Appendix — Drop-in manifests (edit & apply)
A) Bare-bones vLLM Deployment
apiVersion: apps/v1
kind: Deployment
metadata:
name: vllm
labels: { app: vllm }
spec:
replicas: 1
strategy:
type: RollingUpdate
rollingUpdate: { maxUnavailable: 0, maxSurge: 1 }
selector:
matchLabels: { app: vllm }
template:
metadata:
labels: { app: vllm }
spec:
nodeSelector:
nvidia.com/gpu.present: "true"
containers:
- name: vllm
image: vllm/vllm-openai:latest
args:
- --model=meta-llama/Llama-3.1-8B-Instruct
- --dtype=auto
- --gpu-memory-utilization=0.90
- --max-model-len=8192
ports: [{ containerPort: 8000, name: http }]
resources:
limits: { "nvidia.com/gpu": 1, cpu: "4", memory: "16Gi" }
requests: { "nvidia.com/gpu": 1, cpu: "2", memory: "12Gi" }
readinessProbe:
httpGet: { path: /health, port: http }
periodSeconds: 5
initialDelaySeconds: 20
startupProbe:
httpGet: { path: /health, port: http }
periodSeconds: 5
failureThreshold: 60
---
apiVersion: v1
kind: Service
metadata: { name: vllm-svc }
spec:
selector: { app: vllm }
ports: [{ port: 8000, targetPort: http }]
type: ClusterIP
B) KEDA scale by Prometheus RPS
apiVersion: keda.sh/v1alpha1
kind: ScaledObject
metadata: { name: vllm-rps }
spec:
scaleTargetRef: { name: vllm }
pollingInterval: 5
cooldownPeriod: 60
minReplicaCount: 1
maxReplicaCount: 40
triggers:
- type: prometheus
metadata:
serverAddress: http://prometheus.monitoring:9090
metricName: http_requests_total
threshold: "8"
query: rate(http_requests_total{app="vllm"}[1m])
FAQ
Q1. Why vLLM over other servers?
Continuous batching + PagedAttention give great throughput while keeping tail latency sane. OpenAI-compatible API is icing on the cake.
Q2. Do I need MIG?
If you’re multi-tenant or want steady concurrency on A100/H100, MIG is your friend. Single-tenant, steady load? Optional.
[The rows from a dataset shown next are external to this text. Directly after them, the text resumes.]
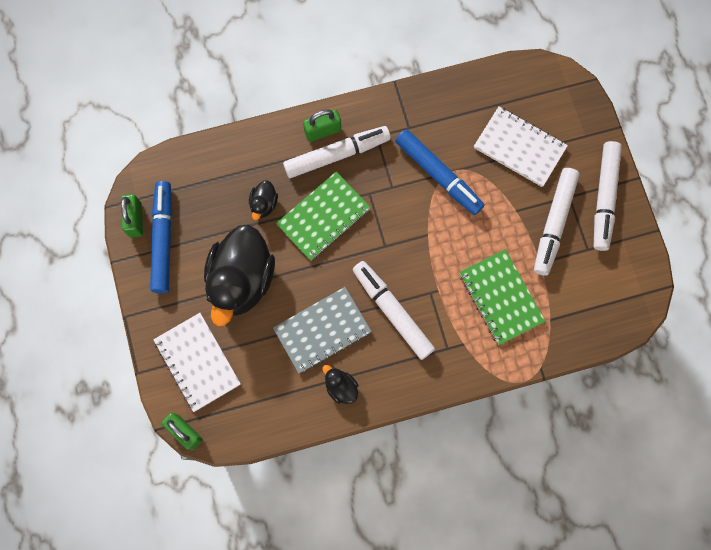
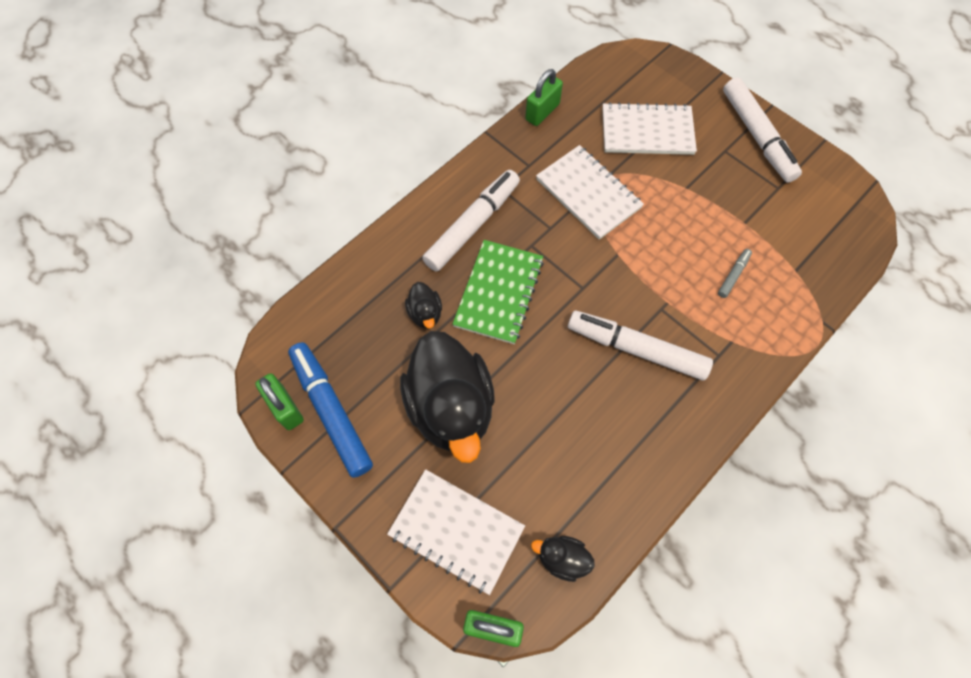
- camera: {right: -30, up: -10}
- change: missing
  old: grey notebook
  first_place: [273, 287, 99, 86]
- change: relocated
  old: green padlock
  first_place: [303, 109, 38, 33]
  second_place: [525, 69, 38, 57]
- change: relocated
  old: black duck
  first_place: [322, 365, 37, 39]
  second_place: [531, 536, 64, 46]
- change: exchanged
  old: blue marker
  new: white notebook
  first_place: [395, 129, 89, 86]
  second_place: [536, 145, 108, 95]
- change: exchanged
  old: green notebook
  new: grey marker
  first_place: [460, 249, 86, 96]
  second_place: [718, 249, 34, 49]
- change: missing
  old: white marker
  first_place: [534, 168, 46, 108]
Q3. What should I scale on—CPU or RPS?
RPS/queue time/tokens per second. CPU rarely tells the real story for GPU-bound inference.
Q4. How do I avoid cold starts?
Startup vs. readiness probes, pre-pull weights, keep a small warm pool during rollouts.
Q5. Any quick cost lever?
Batching and routing. Route short/long prompts separately; keep GPU util healthy without sacrificing P95.